As for the classroom visit, I'd love to have you. In fact, my master teacher moved out your way a few years ago.
What if you allowed what you are currently using as an ungraded FA to become the baseline score (where am I now?) and then let the time you use in class for what you're calling the SA be the reassessment?
David: Now we're talking about things that make sense to me! In my context which is different than Karl's as he described so eloquently over on my blog, it doesn't seem to make sense to give very little individual feedback to students, enter a score for their first written FA in the grade book and then expect them to come in outside of class to re-assess. It's not really a whole lot different than the "old system" other than the re-assessment piece (and in my opinion is an attempt at making summative assessment optionally formative rather than overhauling the entire culture of the classroom) What you're suggesting is assigning numbers to the written FA, which I did initially when I started this system a little over a year ago. I went away from it, because I felt students were more interested in the score than the changes they needed to make or the comments on their papers. <-- Helping students move past this mentality takes plenty of class discussions and time, agree? Karl, heads up, that's what you've got to look forward to. :)

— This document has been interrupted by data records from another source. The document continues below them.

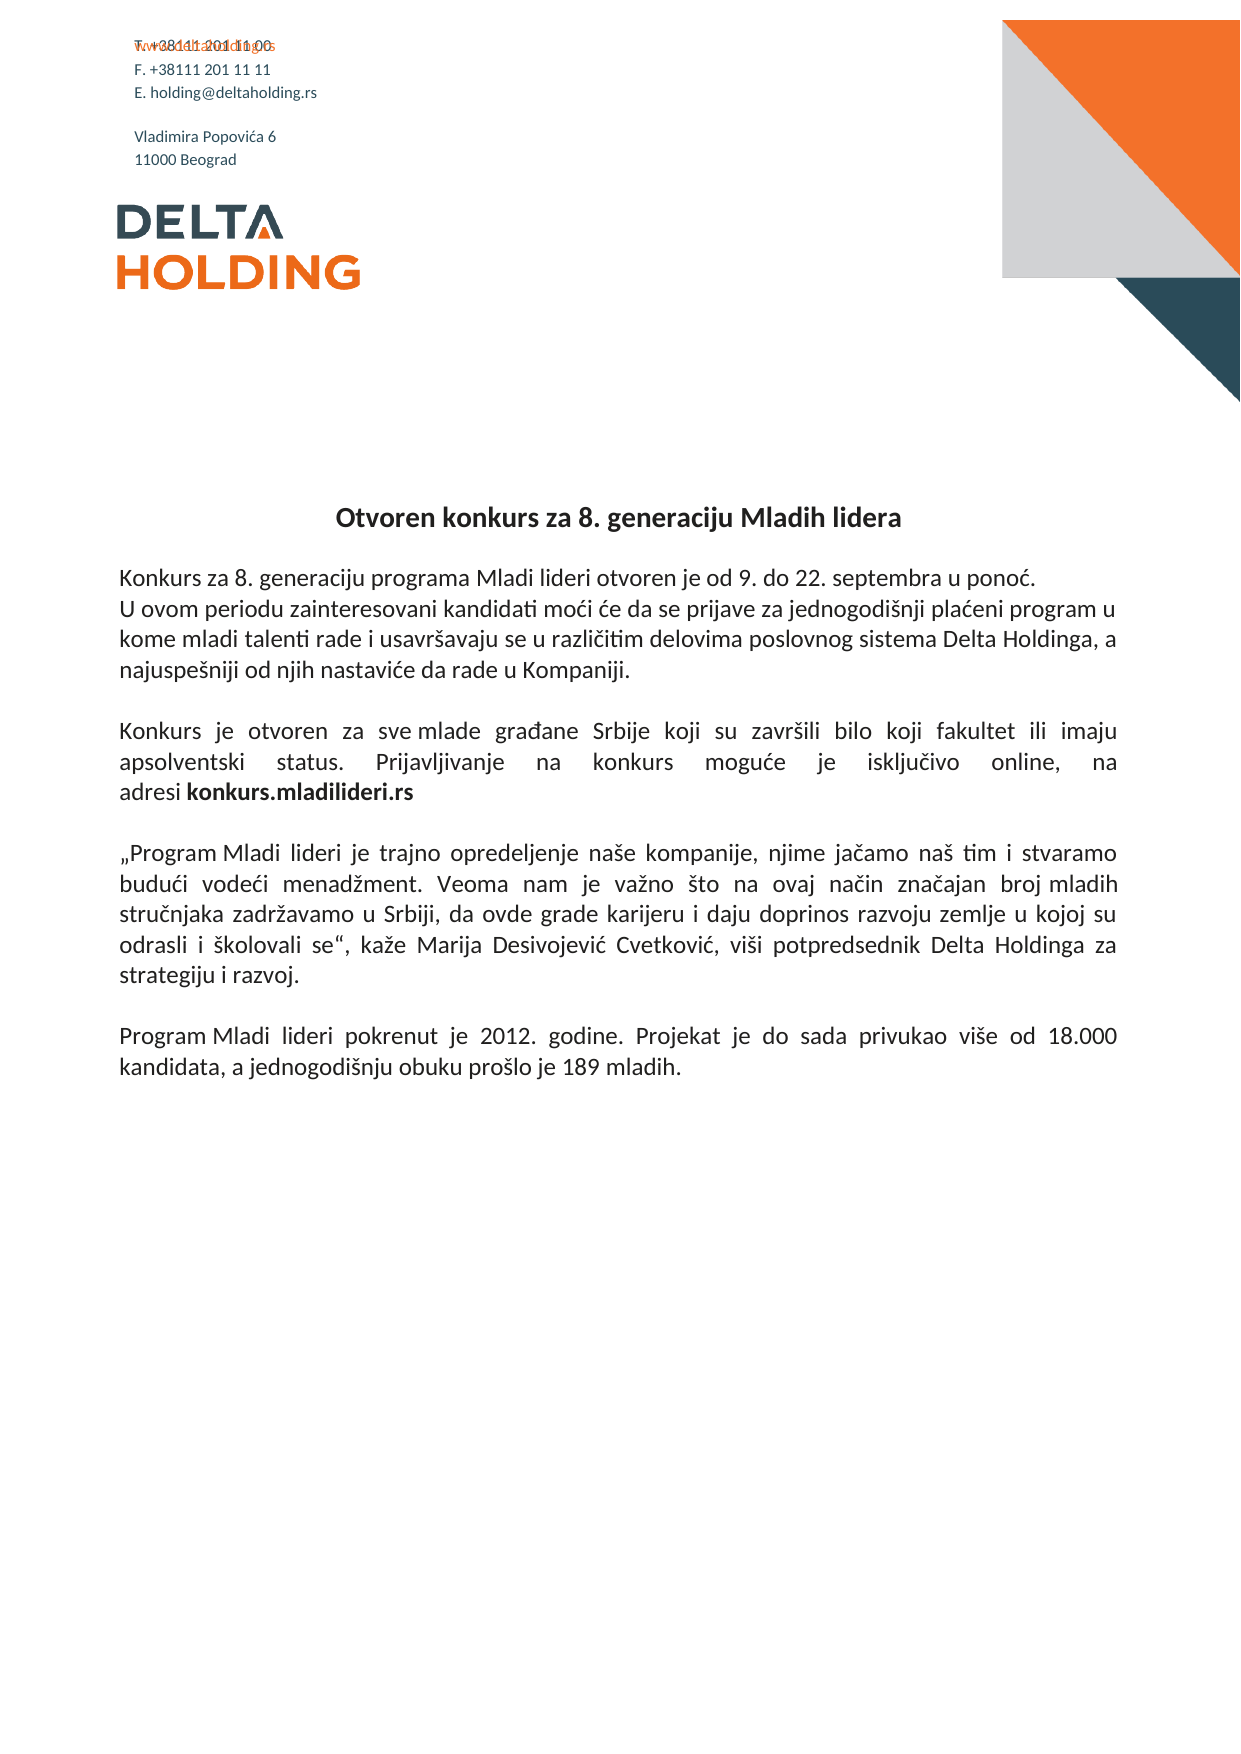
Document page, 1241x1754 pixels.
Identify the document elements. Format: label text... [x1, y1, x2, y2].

text Program Mladi lideri pokrenut je 2012. godine. Projekat je do sada privukao više od 18.000 kandidata, a jednogodišnju obuku prošlo je 189 mladih. [119, 1020, 1118, 1081]
text U ovom periodu zainteresovani kandidati moći će da se prijave za jednogodišnji plaćeni program u kome mladi talenti rade i usavršavaju se u različitim delovima poslovnog sistema Delta Holdinga, a najuspešniji od njih nastaviće da rade u Kompaniji. [119, 593, 1118, 685]
text „Program Mladi lideri je trajno opredeljenje naše kompanije, njime jačamo naš tim i stvaramo budući vodeći menadžment. Veoma nam je važno što na ovaj način značajan broj mladih stručnjaka zadržavamo u Srbiji, da ovde grade karijeru i daju doprinos razvoju zemlje u kojoj su odrasli i školovali se“, kaže Marija Desivojević Cvetković, viši potpredsednik Delta Holdinga za strategiju i razvoj. [119, 837, 1118, 990]
picture [962, 20, 1240, 433]
text Otvoren konkurs za 8. generaciju Mladih lidera [119, 499, 1118, 534]
picture [117, 204, 360, 290]
text Konkurs je otvoren za sve mlade građane Srbije koji su završili bilo koji fakultet ili imaju apsolventski status. Prijavljivanje na konkurs moguće je isključivo online, na adresi konkurs.mladilideri.rs [119, 715, 1118, 807]
text Konkurs za 8. generaciju programa Mladi lideri otvoren je od 9. do 22. septembra u ponoć. [119, 563, 1118, 593]
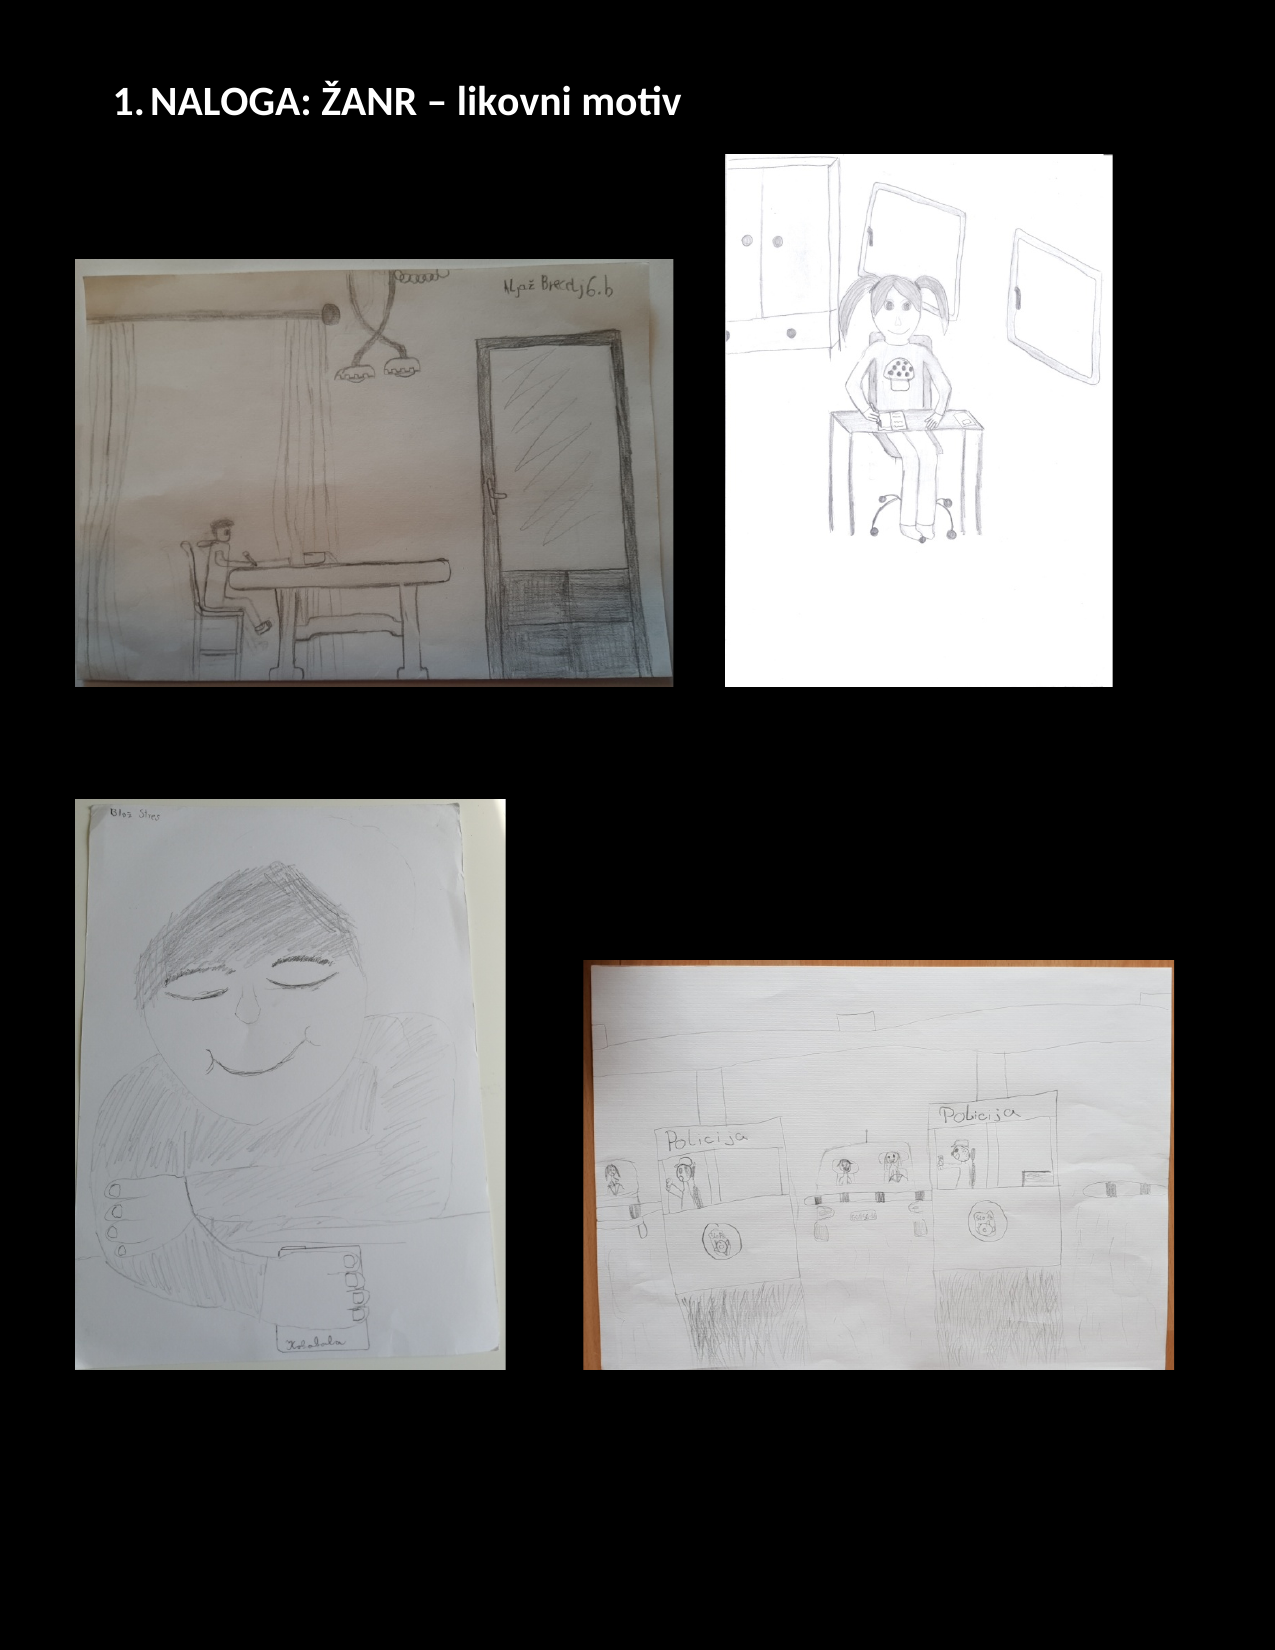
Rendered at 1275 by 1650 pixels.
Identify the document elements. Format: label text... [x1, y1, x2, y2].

picture [75, 259, 674, 687]
list NALOGA: ŽANR – likovni motiv [112, 75, 1200, 126]
picture [583, 960, 1175, 1370]
picture [75, 799, 506, 1370]
picture [725, 154, 1113, 687]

Karl, you're welcome in my classroom here in Iowa anytime. While you're hear, it might be fun to visit Shawn C. next door, another standards-based grader who blogs at www.shawncornally.com
David - My current plan is just to post a PDF of the solution as worked out by the students. My initial thought was to record it (mathcast) but, after talking that over with my wife (who teaches first grade right now, but used to teach middle school, including Algebra in 8th grade), I decided that was just a little bit too much too fast. I feel like the added complexity of putting a microphone on the kids, as well as the added level of self-consciousness on the part of the kids (not to mention remembering to start and stop the recording, and the rendering time) isn't worth the benefit I'd see by having the audio added. I may change my mind about that in year 2 (if I see a year 2).
So, I know between all the different blog posts each of you has done about this I should have it pretty clear in my mind what this looks like, but I still don't. I'm unclear on the exact sequence of events in David and Matt's classes in terms of instruction (live or recorded), pre-assessment (or FA or whatever you call it), the scope and format of that pre-assessment (paper, exam view, how many questions/concepts, even simply what it looks like format-wise), what the feedback to kids looks like on that (and whether you put anything in the gradebook), what the next step is (instruction, in-class assessments, out-of-class assessments, what gets put in the gradebook and when), and probably some more pieces in there somewhere.
Would it be worth putting something very detailed together somewhere (perhaps a wiki, because what I'm envisioning would be awfully long for a blog post)? I know you each have probably already done this in a blog post previously, but I sense that you both are modifying your ideas some and perhaps a new, this-is-what-I'm-thinking-for-next-year-right-now assessment post/wiki/whatever might be worth your time thinking through. Just a thought, no need to respond if that doesn't make sense to you.
Matt Are you looking to change the culture of your classroom or are you just looking at becomming note efficient with your assessment, feedback, reteach and reassessment? (I guess maybe that would constitute culture change, wouldn't it?) I found that the discussion on what a grade actually means is worth the time. Plant the seed early.
Karl
Te export to PDF feature with Smart is great, isn't it? I'm interested in your wiki idea even if I'm not exactly sure what that entails. Following the blog trail gets tough sometimes. And one thing I know for sure: as soon as I start thinking I'm seeing something clearly, it's time to rethink how I'm looking at it.